How advisors can help employers find financial wellness success

How Advisors Can Help Employers Find Financial Wellness Success

Financial wellness programs have become the feel-good, must-have benefit in the workplace and advisors are working closely with employers to implement the best programs possible for good reason: a well-designed plan can help address the real issues of financial stress faced by today’s workforce.

Advisors and employers are tapping into companies such as FinFit, which offers financial wellness programs that use training and educational resources to improve participants’ financial health.

More than 80,000 employers have incorporated the FinFit platform into their benefit offerings says the company’s president, David Kilby. He notes that this ‘plug & play’ option is appealing to advisors and employers who don’t want the hassle of setting up a program from scratch.

Kilby has also written a book, The New Productivity Engine - The compelling impact of Financial Wellness in the workplace, that explores the real issue of financial stress in the workplace.

Specifically, Kilby points to “presenteeism” (physically at work but less productive due to a variety of issues, including financial stress), which can cost a company more than absenteeism.

A 2017 PricewaterhouseCoopers study found 30 percent of respondents said personal financial issues have been a distraction at work with 50 percent of them spending three hours or more at work each week thinking about or dealing with the issues.

Additionally, 31 percent of the “financial stressed” respondents acknowledge that productivity at work has been impacted by financial worries. Pricewaterhouse Coopers used the data to estimate the productivity cost impact of those distractions at $3.3M per year for an employer with 10,000 workers.

Research such as this is why Kilby believes that it’s important that financial wellness goes beyond education -- and that it’s most successful when coupled with motivation.

“Our platforms encourage motivation,” he says, adding that FinFit is able to target those who most need the financial support.

He says FinFit took a page from the health and wellness movement that tended to help those who were already healthy and not those who were in the most need of physical fitness.

“Our financial wellness assessment process is designed to pat those on the back who are already doing a good job managing their finances. But our target population are those who aren’t doing as good of a job and are in most need of the services our platforms offer.” 

Though all indicators point to the promise of financial wellness’ impact on employee productivity, it’s not a slam dunk just yet.

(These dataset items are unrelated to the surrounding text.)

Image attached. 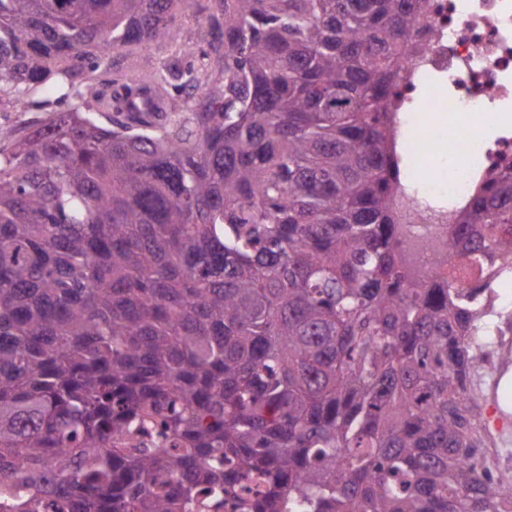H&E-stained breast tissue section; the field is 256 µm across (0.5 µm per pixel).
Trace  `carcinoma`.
Here are the masks:
<instances>
[{"instance_id":"obj_1","label":"carcinoma","mask_w":512,"mask_h":512,"mask_svg":"<svg viewBox=\"0 0 512 512\" xmlns=\"http://www.w3.org/2000/svg\"><path fill=\"white\" fill-rule=\"evenodd\" d=\"M426 7L0 0V102L66 105L0 127L3 512H192L257 475L251 512H512L480 397L512 176L436 235L395 209ZM150 419L167 445L121 447Z\"/></svg>"}]
</instances>
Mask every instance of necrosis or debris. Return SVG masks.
Here are the masks:
<instances>
[{
  "label": "necrosis or debris",
  "mask_w": 512,
  "mask_h": 512,
  "mask_svg": "<svg viewBox=\"0 0 512 512\" xmlns=\"http://www.w3.org/2000/svg\"><path fill=\"white\" fill-rule=\"evenodd\" d=\"M411 41L420 54L404 66L397 123L405 184L429 204L425 221L433 224L438 201L459 212L489 170L512 160V125L484 134L494 114L512 112V0H427ZM430 112L462 116L465 128L426 122ZM430 144L448 147L436 169L423 158Z\"/></svg>",
  "instance_id": "necrosis-or-debris-1"
}]
</instances>
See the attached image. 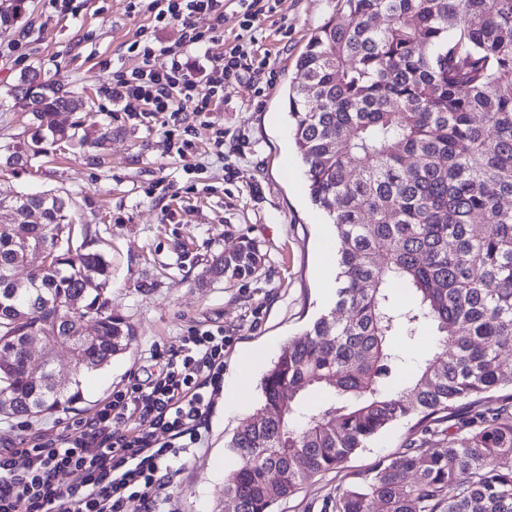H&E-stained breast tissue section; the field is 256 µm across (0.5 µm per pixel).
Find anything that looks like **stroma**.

“As a topic, financial wellness is still very hot,” says Mark Singer, CFP, founder and president of Financial Literacy Toolbox, “but we are having great difficulty in moving the needle forward in terms of execution and delivery of a program.”

According to Singer, a lack of a common objective might be the biggest obstacle. He recalls a recent talk where he asked a room of advisors what their objectives were in delivering a financial wellness program -- and received a wide range of answers.

“There was no consensus. It was clear as mud,” he laughs. Responses ranged from monetary (uncover new assets) to holistic (improve participants’ quality of life) to relationship building (better connection opportunities with the plan sponsor).

Singer notes that this example may be the key to how advisors should approach financial wellness: there is not one right answer and that advisors should survey their top plan sponsors and ask them what aspects of financial wellness will bring the most value to their companies.

He also cites an Aon report that found that 84 percent of employers surveyed answered “it’s the right thing to do” when asked why they wanted to offer a financial wellness program.

Altruistic reasons have a softer benchmark, concedes Singer, but advisors must still conduct ongoing assessments that track measurable changes, which in turn can be translated into all-important ROI.

“Financial wellness must be more than education. It must be action and results oriented.”

Another emerging trend is automatic features, which have seen success on the enrollment side. The premise for incorporating automation into financial wellness is to use it to deduct a set amount from each paycheck for a specific purpose, such as an emergency fund.

This tactic could address a serious pain point for workers who are struggling to make ends meet. A 2016 Bankrate survey found that only 37 percent of Americans had enough savings to pay for a $500 or $1,000 emergency, which clearly contributed to added financial stress for employees.

Kilby is a fan of this approach and sees systematic deductions as a better option than “one-offs.”

More processes are moving that way,” he notes. Once you “set it and forget it,” employees get accustomed to the new take-home amount and Kilby says “it just goes on and on.”

However, Singer says that while auto features for financial wellness are a good idea at the 30,000 foot-level, advisors need to be prepared to follow-up and provide additional guidance to plan participants.

The experts agree that employee financial stress will never go away completely but advisors can help mitigate the issue.

Says Singer, “we need to change the conversation and start with people who want our help. Have them raise their hands and we’ll deliver the best possible options, and then leverage these successes.”